● **EXTRAIT À LIRE**:
========================================

Parachat Yitro – La valeur d’un regard extérieur

Parachat Yitro – La valeur d’un regard extérieur

Pourquoi accorder tellement d’importance au conseil de Yitro ?

Notre paracha s’ouvre sur la recommandation que formule Yitro, beau-père de Moché rabénou, à ce dernier, de nommer des juges. En effet, lorsque Yitro vit Moché siéger seul pour trancher les litiges du peuple, lorsqu’il constata que tout le peuple se tenait devant lui « du matin au soir », il s’étonna : « quelle est cette chose que tu fais pour le peuple ? Pourquoi es-tu assis seul, et tout le peuple se tient debout devant toi depuis le matin jusqu’au soir ? » (18 ;14), et il en vint même à réprimander Moché, lui disant « Ce n’est pas bien la chose que tu fais… ».

C’est à ce moment qu’il préconisa à Moché de répartir la tâche « Et toi, tu verras parmi tout le peuple des hommes éminents…, et tu placeras sur eux des chefs de milliers, des chefs de centaines, des chefs de cinquantaines et des chefs de dizaines. Ils jugeront le peuple à tout instant, tout problème épineux ils l’amèneront vers toi et tout petit problème, ils le jugeront eux » (Chémot 18 ; 21-22). Moché écouta la voix de son beau-père et fit ce qu’il lui avait recommandé.

========================================

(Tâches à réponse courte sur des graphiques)

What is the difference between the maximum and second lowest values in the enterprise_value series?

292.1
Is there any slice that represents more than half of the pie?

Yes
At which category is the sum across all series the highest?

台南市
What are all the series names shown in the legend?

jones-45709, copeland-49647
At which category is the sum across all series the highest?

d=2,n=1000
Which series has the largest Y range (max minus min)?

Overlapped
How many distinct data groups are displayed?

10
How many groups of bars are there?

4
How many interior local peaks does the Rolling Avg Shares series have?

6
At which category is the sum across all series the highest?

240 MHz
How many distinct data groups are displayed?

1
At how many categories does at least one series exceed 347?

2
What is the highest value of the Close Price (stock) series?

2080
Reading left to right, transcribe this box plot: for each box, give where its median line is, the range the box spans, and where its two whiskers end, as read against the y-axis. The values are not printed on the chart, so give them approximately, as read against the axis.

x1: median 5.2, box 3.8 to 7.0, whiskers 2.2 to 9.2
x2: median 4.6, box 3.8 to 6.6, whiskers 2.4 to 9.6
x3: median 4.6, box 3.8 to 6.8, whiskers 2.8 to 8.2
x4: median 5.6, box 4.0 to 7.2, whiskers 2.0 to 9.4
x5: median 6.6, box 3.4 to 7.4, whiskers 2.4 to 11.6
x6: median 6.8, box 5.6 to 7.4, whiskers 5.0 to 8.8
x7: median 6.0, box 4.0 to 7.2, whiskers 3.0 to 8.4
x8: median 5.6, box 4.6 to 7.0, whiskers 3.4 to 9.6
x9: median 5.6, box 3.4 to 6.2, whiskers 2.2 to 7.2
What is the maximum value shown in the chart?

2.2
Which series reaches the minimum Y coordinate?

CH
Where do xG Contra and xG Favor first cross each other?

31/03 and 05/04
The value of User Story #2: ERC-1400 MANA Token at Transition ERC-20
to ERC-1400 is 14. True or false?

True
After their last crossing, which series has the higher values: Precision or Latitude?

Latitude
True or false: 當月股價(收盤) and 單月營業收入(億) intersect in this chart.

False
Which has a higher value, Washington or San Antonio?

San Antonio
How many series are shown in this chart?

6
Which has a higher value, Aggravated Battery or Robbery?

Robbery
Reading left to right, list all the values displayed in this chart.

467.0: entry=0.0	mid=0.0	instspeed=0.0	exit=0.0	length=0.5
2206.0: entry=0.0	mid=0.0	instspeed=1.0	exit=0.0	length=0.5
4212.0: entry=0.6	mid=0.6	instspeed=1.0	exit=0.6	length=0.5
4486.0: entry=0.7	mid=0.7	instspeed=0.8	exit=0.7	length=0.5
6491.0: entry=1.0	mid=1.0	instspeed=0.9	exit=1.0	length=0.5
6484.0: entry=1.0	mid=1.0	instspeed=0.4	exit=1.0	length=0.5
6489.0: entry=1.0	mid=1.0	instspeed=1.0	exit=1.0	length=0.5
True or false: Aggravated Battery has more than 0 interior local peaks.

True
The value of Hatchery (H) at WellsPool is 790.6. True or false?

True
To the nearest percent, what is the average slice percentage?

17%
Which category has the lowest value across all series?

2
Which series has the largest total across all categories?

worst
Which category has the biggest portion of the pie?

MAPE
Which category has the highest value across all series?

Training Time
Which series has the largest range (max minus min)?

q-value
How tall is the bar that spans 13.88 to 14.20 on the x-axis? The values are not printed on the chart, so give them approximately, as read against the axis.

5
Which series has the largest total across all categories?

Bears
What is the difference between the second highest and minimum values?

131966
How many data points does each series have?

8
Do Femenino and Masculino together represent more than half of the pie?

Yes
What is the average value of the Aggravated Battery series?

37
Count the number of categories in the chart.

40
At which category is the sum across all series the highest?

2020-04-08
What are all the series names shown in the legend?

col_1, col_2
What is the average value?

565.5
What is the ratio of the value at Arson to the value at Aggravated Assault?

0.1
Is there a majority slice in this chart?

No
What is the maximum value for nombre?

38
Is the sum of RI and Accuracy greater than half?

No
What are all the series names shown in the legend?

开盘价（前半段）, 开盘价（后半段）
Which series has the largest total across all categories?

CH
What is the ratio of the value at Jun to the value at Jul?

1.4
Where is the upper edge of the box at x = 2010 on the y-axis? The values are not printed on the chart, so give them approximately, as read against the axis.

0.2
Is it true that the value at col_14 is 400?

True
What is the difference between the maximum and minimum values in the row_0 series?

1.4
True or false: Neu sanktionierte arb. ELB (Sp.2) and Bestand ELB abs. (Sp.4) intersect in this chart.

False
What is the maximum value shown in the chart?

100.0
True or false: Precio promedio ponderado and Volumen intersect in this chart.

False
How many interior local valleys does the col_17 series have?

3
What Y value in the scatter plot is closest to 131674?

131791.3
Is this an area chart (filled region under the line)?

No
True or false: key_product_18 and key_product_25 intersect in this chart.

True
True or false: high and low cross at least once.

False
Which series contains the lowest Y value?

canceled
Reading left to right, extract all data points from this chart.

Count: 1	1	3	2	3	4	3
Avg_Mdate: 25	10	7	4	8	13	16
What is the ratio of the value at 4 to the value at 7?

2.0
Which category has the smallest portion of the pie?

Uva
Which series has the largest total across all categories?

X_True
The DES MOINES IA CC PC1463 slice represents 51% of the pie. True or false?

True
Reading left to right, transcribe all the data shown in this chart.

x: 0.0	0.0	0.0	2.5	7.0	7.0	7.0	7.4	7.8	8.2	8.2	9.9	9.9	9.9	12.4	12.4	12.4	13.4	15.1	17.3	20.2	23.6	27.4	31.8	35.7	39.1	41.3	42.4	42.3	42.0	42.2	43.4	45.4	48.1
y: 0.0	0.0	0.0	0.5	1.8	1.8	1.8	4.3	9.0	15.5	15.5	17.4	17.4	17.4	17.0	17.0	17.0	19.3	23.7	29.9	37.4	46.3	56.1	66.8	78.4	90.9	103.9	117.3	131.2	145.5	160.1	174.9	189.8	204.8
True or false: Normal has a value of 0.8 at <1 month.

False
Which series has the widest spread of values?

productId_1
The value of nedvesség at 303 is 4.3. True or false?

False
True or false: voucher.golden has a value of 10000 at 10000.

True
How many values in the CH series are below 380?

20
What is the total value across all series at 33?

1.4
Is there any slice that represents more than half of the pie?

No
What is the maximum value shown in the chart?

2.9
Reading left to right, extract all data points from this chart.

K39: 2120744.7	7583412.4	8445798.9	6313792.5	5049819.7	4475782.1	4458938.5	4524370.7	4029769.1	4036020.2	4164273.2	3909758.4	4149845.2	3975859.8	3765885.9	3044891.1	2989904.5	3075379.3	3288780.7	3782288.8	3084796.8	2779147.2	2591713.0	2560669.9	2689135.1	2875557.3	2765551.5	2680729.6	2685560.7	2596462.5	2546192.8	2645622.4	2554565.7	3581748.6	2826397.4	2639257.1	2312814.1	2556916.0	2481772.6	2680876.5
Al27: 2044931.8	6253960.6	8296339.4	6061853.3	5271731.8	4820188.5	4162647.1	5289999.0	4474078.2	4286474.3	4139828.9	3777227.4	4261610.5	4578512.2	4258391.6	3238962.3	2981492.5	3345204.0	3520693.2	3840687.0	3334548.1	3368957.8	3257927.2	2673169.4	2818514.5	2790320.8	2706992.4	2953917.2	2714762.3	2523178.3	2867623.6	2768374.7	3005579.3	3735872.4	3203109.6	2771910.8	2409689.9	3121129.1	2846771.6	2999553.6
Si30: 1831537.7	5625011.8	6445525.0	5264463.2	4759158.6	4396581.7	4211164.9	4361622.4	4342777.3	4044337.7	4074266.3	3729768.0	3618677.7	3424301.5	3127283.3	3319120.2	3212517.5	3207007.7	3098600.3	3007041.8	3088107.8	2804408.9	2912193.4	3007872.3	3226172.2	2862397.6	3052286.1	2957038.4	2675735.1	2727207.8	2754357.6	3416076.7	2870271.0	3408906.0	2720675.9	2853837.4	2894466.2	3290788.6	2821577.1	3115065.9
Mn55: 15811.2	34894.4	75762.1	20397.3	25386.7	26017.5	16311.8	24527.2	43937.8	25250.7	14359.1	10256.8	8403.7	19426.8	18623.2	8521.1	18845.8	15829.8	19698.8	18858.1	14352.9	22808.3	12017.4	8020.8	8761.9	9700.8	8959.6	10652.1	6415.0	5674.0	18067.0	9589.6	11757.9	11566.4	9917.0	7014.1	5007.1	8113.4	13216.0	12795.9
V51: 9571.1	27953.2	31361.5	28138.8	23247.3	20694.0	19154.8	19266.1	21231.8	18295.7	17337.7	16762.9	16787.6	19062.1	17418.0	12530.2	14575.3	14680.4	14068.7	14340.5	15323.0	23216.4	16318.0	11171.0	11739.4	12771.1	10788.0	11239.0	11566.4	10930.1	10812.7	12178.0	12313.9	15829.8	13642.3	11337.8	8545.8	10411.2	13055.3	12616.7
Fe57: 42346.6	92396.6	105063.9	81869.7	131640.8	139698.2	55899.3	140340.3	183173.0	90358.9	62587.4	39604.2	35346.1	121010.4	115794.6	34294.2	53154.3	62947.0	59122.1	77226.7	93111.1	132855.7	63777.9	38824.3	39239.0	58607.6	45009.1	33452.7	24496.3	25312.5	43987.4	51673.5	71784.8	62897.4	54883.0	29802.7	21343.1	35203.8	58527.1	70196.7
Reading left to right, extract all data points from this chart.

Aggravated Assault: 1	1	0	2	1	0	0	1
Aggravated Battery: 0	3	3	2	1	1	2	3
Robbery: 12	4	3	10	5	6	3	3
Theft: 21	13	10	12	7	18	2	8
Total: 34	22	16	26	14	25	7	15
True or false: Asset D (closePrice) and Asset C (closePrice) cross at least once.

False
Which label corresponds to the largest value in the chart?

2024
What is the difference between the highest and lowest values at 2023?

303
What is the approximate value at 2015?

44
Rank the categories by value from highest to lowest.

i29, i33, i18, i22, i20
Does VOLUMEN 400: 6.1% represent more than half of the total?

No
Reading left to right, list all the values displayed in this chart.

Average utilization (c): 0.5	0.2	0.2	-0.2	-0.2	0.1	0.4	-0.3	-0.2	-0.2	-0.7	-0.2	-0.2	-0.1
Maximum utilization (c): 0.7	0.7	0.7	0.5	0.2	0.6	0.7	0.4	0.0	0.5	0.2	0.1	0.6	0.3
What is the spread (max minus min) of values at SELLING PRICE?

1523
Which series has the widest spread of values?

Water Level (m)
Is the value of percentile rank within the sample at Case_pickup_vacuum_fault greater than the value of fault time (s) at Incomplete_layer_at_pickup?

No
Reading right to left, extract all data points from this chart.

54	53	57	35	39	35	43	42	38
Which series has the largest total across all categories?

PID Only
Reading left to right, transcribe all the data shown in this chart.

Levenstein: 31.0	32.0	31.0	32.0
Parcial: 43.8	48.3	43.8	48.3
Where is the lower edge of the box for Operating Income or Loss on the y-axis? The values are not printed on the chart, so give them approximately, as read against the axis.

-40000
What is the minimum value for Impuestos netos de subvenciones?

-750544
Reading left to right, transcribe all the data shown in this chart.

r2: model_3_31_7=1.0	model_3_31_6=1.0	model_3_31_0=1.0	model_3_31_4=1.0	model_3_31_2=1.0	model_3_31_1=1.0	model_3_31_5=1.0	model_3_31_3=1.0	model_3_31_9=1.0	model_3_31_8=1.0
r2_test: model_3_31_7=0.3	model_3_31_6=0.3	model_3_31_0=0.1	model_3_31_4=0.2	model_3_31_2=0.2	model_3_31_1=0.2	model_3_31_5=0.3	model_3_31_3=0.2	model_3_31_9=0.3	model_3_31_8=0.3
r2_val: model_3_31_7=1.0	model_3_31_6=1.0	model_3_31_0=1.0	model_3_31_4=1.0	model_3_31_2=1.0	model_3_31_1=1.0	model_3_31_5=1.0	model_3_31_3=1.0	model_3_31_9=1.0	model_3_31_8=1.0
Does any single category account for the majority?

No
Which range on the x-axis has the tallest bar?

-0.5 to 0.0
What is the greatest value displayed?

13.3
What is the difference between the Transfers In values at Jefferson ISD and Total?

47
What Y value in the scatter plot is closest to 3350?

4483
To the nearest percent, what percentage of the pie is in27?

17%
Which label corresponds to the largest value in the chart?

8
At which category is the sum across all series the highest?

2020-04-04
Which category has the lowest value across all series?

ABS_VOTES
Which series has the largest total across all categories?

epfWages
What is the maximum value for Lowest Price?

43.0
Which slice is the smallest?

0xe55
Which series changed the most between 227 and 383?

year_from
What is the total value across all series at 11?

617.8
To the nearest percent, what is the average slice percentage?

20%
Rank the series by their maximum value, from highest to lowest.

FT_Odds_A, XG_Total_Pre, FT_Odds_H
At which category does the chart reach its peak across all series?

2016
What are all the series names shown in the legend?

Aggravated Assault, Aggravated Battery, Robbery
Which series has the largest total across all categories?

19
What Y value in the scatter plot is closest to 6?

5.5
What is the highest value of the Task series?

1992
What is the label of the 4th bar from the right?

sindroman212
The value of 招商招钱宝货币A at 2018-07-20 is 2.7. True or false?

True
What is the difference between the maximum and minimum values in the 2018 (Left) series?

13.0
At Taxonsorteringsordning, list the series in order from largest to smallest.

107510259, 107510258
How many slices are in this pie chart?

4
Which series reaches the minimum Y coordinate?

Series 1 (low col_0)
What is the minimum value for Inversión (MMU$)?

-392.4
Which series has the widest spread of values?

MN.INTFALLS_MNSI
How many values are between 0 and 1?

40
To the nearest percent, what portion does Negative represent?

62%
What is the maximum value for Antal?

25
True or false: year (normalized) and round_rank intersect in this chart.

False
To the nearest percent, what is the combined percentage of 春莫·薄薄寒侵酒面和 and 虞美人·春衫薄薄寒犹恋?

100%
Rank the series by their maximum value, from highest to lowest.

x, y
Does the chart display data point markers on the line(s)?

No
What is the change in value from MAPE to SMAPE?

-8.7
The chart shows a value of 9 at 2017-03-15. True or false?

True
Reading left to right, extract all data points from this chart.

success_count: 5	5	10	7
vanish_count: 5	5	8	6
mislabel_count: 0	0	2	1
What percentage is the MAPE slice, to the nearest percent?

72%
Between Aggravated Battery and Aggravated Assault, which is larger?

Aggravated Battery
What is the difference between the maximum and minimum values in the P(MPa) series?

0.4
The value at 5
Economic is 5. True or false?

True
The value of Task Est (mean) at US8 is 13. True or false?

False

========================================

● **CONSIGNES**:
1. D'après le texte sur la parachat Yitro, quel lien de parenté unit Yitro à Moché ?
2. Indiquez si chacune des affirmations suivantes concorde avec le texte sur la parachat Yitro, en citant les mots du texte qui permettent de trancher : (a) Yitro vit Moché juger seul les litiges du peuple ; (b) selon Yitro, les chefs devaient trancher eux-mêmes les problèmes épineux ; (c) Moché refusa de suivre la recommandation de Yitro.
3. Poursuivez le texte sur la parachat Yitro à partir de l'endroit où il s'arrête.

● **RÉPONSES AUX CONSIGNES**:
1. Yitro est le beau-père de Moché.

2.
(a) Oui : « lorsque Yitro vit Moché siéger seul pour trancher les litiges du peuple ».
(b) Non : « tout problème épineux ils l’amèneront vers toi ».
(c) Non : « Moché écouta la voix de son beau-père et fit ce qu’il lui avait recommandé ».

3.
A première vue, cette paracha ne présente pas d’intérêt historique, elle vient même interrompre le cours de notre histoire qui décrivait le parcours par lequel passaient les Bnei Israel depuis leur sortie d’Egypte jusqu’au don de la Thora.

Pourtant, du discours de Moché rabénou avant l’entrée en Israël, il apparaît que la section de la nomination des juges constitue un événement central dans l’Histoire du peuple juif. Ainsi s’exprime Moché rabénou après 40 années de conduite dans le désert :

« Hachem notre D-ieu nous a parlé à Horev en disant : vous avez assez séjourné près de cette montagne… Je vous ai parlé à cette époque en disant : je ne peux moi seul vous porter… Choisissez parmi vous des hommes sages, doués de discernement et reconnus par vos tribus… J’ai pris les chefs de vos tribus etc. et je les ai nommés sur vous, chefs de milliers, de centaines, de cinquantaines, de dizaines et des policiers pour vos tribus… Vous ne montrerez pas de favoritisme dans le jugement etc. car le jugement est à D-ieu; et le cas qui sera trop difficile pour vous, vous l’approcherez vers moi et je l’écouterai » (Dévarim 1; 6, 9, 13-17).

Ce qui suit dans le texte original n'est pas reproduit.